▶ [WORK ORDER]:
Range to copy from the entries below: the line containing "Lightweight relational extension" through the line containing "<h3>ステータス</h3>", inclusive. Retype only those lines, exactly, without any images.

▶ [DATA SUPPLIED]:
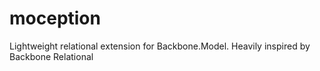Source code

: moception
=========

Lightweight relational extension for Backbone.Model.  Heavily inspired by Backbone Relational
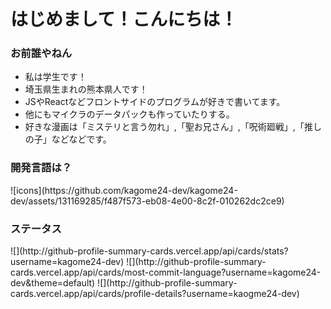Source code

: <h1><b>はじめまして！こんにちは！</b></h1>
<h3>お前誰やねん</h3>

- 私は学生です！
- 埼玉県生まれの熊本県人です！
- JSやReactなどフロントサイドのプログラムが好きで書いてます。
- 他にもマイクラのデータパックも作っていたりする。
- 好きな漫画は「ミステリと言う勿れ」,「聖お兄さん」,「呪術廻戦」,「推しの子」などなどです。

<h3>開発言語は？</h3>
![icons](https://github.com/kagome24-dev/kagome24-dev/assets/131169285/f487f573-eb08-4e00-8c2f-010262dc2ce9)

<h3>ステータス</h3>
![](http://github-profile-summary-cards.vercel.app/api/cards/stats?username=kagome24-dev)
 ![](http://github-profile-summary-cards.vercel.app/api/cards/most-commit-language?username=kagome24-dev&theme=default)
 ![](http://github-profile-summary-cards.vercel.app/api/cards/profile-details?username=kaogme24-dev)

▶ [RESPONSE BELOW]:
Lightweight relational extension for Backbone.Model.  Heavily inspired by Backbone Relational
Source code

: <h1><b>はじめまして！こんにちは！</b></h1>
<h3>お前誰やねん</h3>

- 私は学生です！
- 埼玉県生まれの熊本県人です！
- JSやReactなどフロントサイドのプログラムが好きで書いてます。
- 他にもマイクラのデータパックも作っていたりする。
- 好きな漫画は「ミステリと言う勿れ」,「聖お兄さん」,「呪術廻戦」,「推しの子」などなどです。

<h3>開発言語は？</h3>
![icons](https://github.com/kagome24-dev/kagome24-dev/assets/131169285/f487f573-eb08-4e00-8c2f-010262dc2ce9)

<h3>ステータス</h3>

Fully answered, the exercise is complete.